Target Audience: Anyone who is interested in science, life, joy, nature and the cosmos

Brief:

Nature creates all things with four attributes: Form, Function, Beauty and Joy. This lecture is about beauty in Nature. Beauty may be is in the eye of the beholder, and thought may be in the mind of the perceiver. But beauty has a scientific basis, a quantitative relationship.
An old Anglican Hymn says: 
“God be in my head, and in my understanding;
God be in my eyes, and in my looking;
God be in my mouth, and in my speaking;
God be in my heart, and in my thinking;
God be at mine end, and at my departing.” 

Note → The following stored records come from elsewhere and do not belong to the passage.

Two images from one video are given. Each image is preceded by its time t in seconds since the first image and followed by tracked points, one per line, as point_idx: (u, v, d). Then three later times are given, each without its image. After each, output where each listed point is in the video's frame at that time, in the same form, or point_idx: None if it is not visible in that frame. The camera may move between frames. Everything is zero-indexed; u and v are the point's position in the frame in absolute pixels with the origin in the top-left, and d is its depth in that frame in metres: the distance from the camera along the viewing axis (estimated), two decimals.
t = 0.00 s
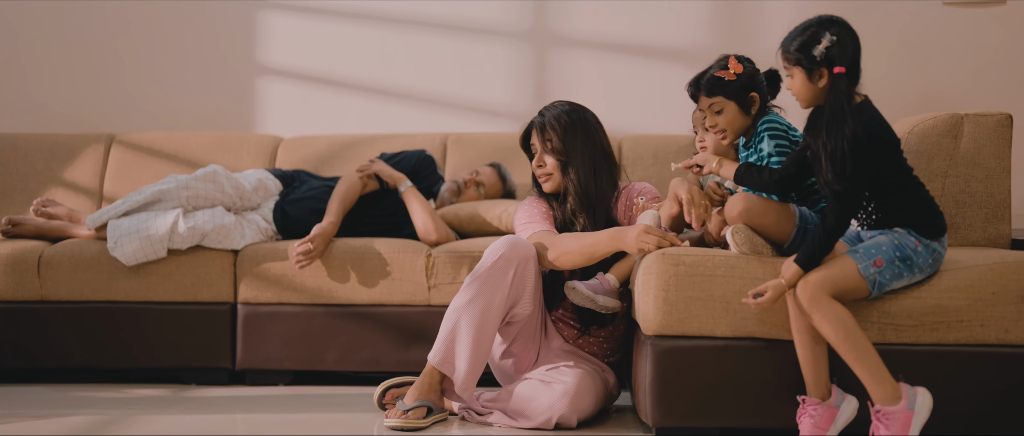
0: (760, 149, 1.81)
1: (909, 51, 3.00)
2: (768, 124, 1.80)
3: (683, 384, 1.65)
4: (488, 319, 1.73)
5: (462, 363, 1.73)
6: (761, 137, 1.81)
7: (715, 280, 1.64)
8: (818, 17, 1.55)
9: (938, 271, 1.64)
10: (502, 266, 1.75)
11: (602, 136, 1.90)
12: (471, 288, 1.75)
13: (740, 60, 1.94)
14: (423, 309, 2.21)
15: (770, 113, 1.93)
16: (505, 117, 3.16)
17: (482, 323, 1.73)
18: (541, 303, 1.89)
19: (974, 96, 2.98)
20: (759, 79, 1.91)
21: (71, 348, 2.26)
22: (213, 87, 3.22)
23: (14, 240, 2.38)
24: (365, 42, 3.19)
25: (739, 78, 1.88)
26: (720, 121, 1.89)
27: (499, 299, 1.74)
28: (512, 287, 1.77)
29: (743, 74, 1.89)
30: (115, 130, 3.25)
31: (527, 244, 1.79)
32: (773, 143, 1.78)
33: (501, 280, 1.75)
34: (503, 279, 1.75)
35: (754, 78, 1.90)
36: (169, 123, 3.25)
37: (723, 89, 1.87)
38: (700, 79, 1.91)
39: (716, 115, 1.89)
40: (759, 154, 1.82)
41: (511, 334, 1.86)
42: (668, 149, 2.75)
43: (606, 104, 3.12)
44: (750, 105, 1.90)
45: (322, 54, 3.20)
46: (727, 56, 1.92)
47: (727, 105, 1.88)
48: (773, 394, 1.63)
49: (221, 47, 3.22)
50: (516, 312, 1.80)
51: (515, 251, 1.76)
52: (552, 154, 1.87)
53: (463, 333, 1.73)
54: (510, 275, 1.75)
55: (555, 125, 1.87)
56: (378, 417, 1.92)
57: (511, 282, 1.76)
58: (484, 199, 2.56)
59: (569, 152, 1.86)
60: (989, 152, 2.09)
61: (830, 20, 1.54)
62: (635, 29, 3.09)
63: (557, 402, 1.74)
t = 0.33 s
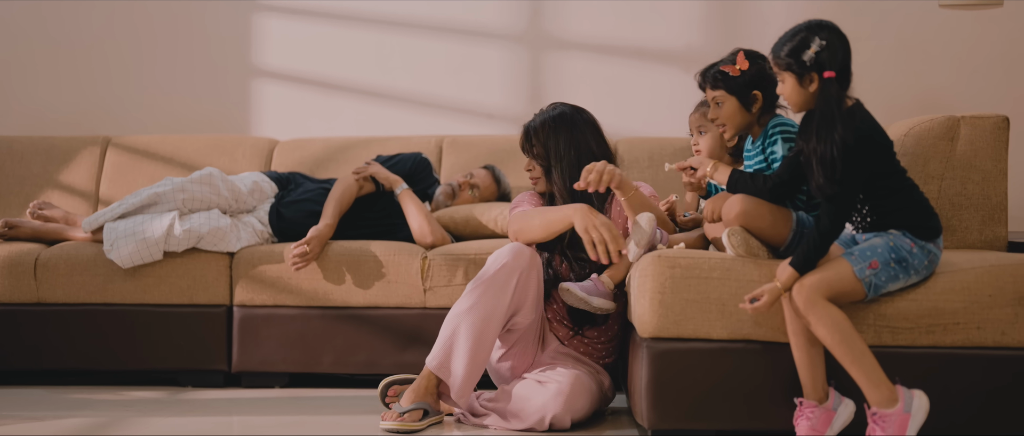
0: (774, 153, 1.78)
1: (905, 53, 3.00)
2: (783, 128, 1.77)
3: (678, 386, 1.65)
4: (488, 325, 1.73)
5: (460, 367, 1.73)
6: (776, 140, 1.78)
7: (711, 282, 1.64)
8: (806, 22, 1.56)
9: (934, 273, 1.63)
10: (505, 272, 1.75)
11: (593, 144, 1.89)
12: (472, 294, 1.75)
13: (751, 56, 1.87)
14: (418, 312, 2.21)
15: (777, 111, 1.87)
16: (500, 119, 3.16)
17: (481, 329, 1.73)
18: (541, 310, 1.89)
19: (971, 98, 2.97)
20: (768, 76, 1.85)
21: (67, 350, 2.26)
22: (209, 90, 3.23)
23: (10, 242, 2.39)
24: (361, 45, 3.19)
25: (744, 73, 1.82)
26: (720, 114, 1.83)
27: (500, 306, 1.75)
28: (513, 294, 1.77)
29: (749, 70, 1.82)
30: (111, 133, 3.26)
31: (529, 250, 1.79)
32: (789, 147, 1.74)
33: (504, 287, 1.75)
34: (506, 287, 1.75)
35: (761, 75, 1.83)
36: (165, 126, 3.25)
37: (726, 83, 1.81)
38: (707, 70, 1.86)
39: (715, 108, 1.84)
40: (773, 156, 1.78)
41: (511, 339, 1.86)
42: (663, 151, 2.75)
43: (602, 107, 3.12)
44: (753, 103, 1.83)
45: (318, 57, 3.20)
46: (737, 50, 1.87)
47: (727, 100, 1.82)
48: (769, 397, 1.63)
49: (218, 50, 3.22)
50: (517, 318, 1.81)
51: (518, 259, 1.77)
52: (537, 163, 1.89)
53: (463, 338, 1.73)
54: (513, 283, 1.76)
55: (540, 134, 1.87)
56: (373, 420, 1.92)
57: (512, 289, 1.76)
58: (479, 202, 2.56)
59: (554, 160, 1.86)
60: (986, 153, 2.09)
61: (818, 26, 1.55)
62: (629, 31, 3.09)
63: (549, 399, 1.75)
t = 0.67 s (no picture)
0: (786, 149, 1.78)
1: (908, 51, 3.00)
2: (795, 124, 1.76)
3: (681, 384, 1.65)
4: (508, 328, 1.75)
5: (476, 365, 1.73)
6: (787, 135, 1.78)
7: (714, 280, 1.64)
8: (809, 21, 1.56)
9: (938, 271, 1.63)
10: (525, 277, 1.76)
11: (587, 149, 1.95)
12: (491, 297, 1.75)
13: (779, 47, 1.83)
14: (421, 309, 2.21)
15: (793, 104, 1.84)
16: (503, 117, 3.16)
17: (500, 331, 1.74)
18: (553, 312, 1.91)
19: (973, 97, 2.98)
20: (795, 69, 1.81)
21: (70, 348, 2.26)
22: (212, 87, 3.23)
23: (13, 239, 2.39)
24: (363, 42, 3.19)
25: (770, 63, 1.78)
26: (741, 103, 1.80)
27: (520, 309, 1.76)
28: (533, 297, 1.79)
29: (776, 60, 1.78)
30: (114, 130, 3.25)
31: (553, 257, 1.79)
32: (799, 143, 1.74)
33: (525, 292, 1.76)
34: (525, 291, 1.76)
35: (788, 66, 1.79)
36: (168, 122, 3.25)
37: (751, 72, 1.78)
38: (732, 56, 1.82)
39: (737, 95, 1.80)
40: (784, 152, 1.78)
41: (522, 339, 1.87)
42: (667, 149, 2.75)
43: (604, 102, 3.12)
44: (774, 94, 1.80)
45: (322, 54, 3.20)
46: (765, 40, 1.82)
47: (749, 89, 1.78)
48: (772, 394, 1.63)
49: (221, 47, 3.22)
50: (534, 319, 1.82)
51: (541, 264, 1.77)
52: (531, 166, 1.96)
53: (480, 339, 1.73)
54: (533, 287, 1.77)
55: (535, 138, 1.95)
56: (377, 417, 1.92)
57: (533, 293, 1.77)
58: (482, 198, 2.56)
59: (547, 164, 1.94)
60: (989, 151, 2.09)
61: (821, 24, 1.55)
62: (633, 29, 3.09)
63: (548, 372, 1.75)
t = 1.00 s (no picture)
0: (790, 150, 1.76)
1: (905, 51, 2.99)
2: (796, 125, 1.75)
3: (678, 383, 1.65)
4: (480, 313, 1.77)
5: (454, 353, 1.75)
6: (790, 137, 1.76)
7: (711, 279, 1.64)
8: (807, 21, 1.55)
9: (936, 271, 1.63)
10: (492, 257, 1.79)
11: (535, 159, 1.90)
12: (461, 283, 1.78)
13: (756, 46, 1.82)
14: (418, 308, 2.21)
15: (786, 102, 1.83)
16: (501, 116, 3.16)
17: (472, 318, 1.76)
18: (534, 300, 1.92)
19: (971, 96, 2.97)
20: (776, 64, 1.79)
21: (68, 347, 2.26)
22: (209, 87, 3.23)
23: (11, 238, 2.39)
24: (361, 41, 3.19)
25: (746, 68, 1.78)
26: (729, 112, 1.81)
27: (490, 293, 1.78)
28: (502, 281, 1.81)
29: (753, 63, 1.78)
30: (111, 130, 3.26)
31: (519, 240, 1.82)
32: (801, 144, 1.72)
33: (492, 273, 1.79)
34: (492, 272, 1.79)
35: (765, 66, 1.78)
36: (165, 121, 3.25)
37: (729, 80, 1.79)
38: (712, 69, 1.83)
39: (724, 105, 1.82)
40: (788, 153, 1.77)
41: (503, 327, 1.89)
42: (663, 148, 2.75)
43: (601, 101, 3.12)
44: (760, 96, 1.79)
45: (319, 54, 3.20)
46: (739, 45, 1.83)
47: (732, 98, 1.79)
48: (770, 393, 1.63)
49: (218, 47, 3.22)
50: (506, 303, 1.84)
51: (502, 245, 1.80)
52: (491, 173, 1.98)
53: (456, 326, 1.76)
54: (499, 268, 1.79)
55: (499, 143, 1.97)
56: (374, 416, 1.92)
57: (500, 276, 1.79)
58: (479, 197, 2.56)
59: (501, 170, 1.94)
60: (986, 150, 2.08)
61: (820, 24, 1.54)
62: (630, 28, 3.09)
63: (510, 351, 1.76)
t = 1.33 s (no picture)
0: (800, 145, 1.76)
1: (915, 45, 2.98)
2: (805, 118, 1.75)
3: (689, 378, 1.65)
4: (460, 296, 1.82)
5: (437, 334, 1.78)
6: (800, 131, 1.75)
7: (722, 273, 1.64)
8: (803, 22, 1.55)
9: (947, 266, 1.62)
10: (471, 246, 1.87)
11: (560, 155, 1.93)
12: (445, 272, 1.85)
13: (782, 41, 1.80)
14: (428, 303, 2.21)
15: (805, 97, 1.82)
16: (510, 111, 3.15)
17: (456, 300, 1.81)
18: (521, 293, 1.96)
19: (982, 91, 2.96)
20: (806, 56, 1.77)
21: (80, 342, 2.27)
22: (219, 82, 3.23)
23: (22, 233, 2.40)
24: (370, 36, 3.19)
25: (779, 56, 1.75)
26: (753, 97, 1.77)
27: (470, 278, 1.84)
28: (484, 268, 1.87)
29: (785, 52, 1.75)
30: (121, 126, 3.26)
31: (500, 231, 1.92)
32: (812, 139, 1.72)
33: (472, 258, 1.86)
34: (472, 257, 1.86)
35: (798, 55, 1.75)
36: (175, 116, 3.25)
37: (760, 66, 1.74)
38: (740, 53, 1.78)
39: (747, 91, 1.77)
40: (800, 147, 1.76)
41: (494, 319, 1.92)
42: (674, 143, 2.75)
43: (611, 96, 3.11)
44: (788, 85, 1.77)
45: (329, 49, 3.20)
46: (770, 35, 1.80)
47: (760, 83, 1.75)
48: (781, 389, 1.63)
49: (228, 42, 3.23)
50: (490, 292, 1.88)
51: (480, 232, 1.88)
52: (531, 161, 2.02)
53: (442, 309, 1.80)
54: (479, 253, 1.86)
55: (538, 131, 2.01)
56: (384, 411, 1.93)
57: (479, 261, 1.86)
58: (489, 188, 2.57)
59: (538, 160, 1.99)
60: (998, 145, 2.08)
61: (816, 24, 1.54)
62: (639, 23, 3.09)
63: (496, 324, 1.79)
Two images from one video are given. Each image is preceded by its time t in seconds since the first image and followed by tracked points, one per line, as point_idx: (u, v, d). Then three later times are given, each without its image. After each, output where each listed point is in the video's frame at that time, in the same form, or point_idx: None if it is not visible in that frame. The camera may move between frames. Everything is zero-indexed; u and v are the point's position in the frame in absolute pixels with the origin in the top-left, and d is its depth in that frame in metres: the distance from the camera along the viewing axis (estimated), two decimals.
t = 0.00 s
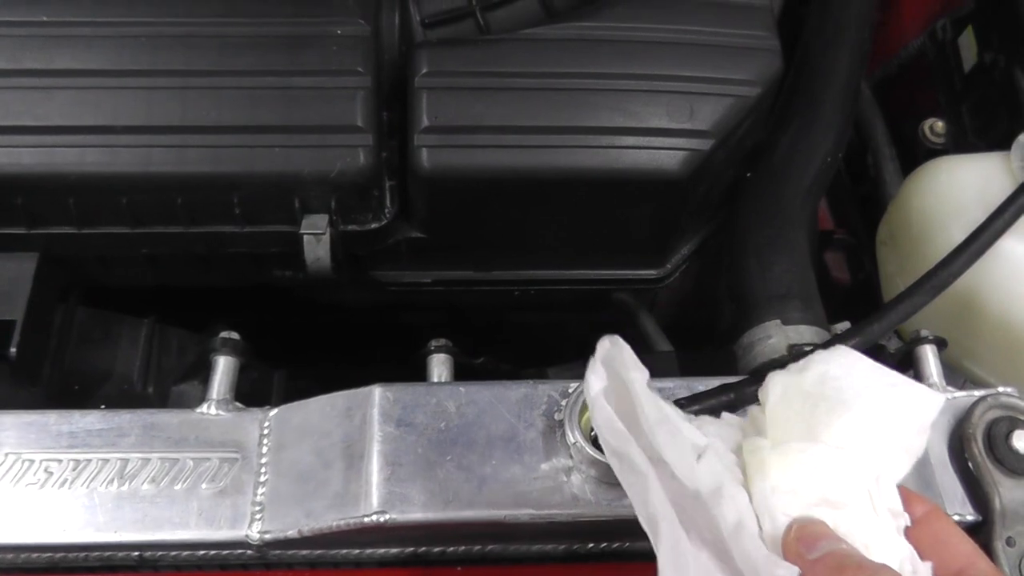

The “Divine Proportion,” in the presence of God brings us to the idea of relationship. Our minds will be led back toward the sense of ‘oneness’ through a succession of proportional relationships. A proportion symbolizes a comparison between two things, and is thus the elementary basis for conceptual judgment. The divine proportion, quantitatively is written as a:b::b:(a+b), in which the ratio of the smaller term to the larger term is same as the ratio of the larger term to the smaller plus the larger. The larger term (a+b) must be a wholeness or unit composed of sum of the other two terms. This divine proportion is designated by the Greek letter ‘Phi’ whose value is 1.6180339887…. The fraction goes on forever, as ‘phi’ is an irrational number. The presence of this proportion can be seen everywhere in Nature: In the structures of sunflowers, pineapples, jimsonweed, pomegranates, cochlea, DNA, nautiluses, and sea stars; and in the rabbit population growth, leaf arrangement in plants, tiling on a turtle’s back, formation of a cyclone, collusion of galaxies and so on. This divine proportion is also the basis of beauty in Egyptian pyramids, Greek architecture, Michelangelo's paintings and the Indian sculpture, to name a few examples from art. In this lecture, the ubiquitous presence of this proportion of beauty in Nature will be expounded, and the science behind the art will be explained.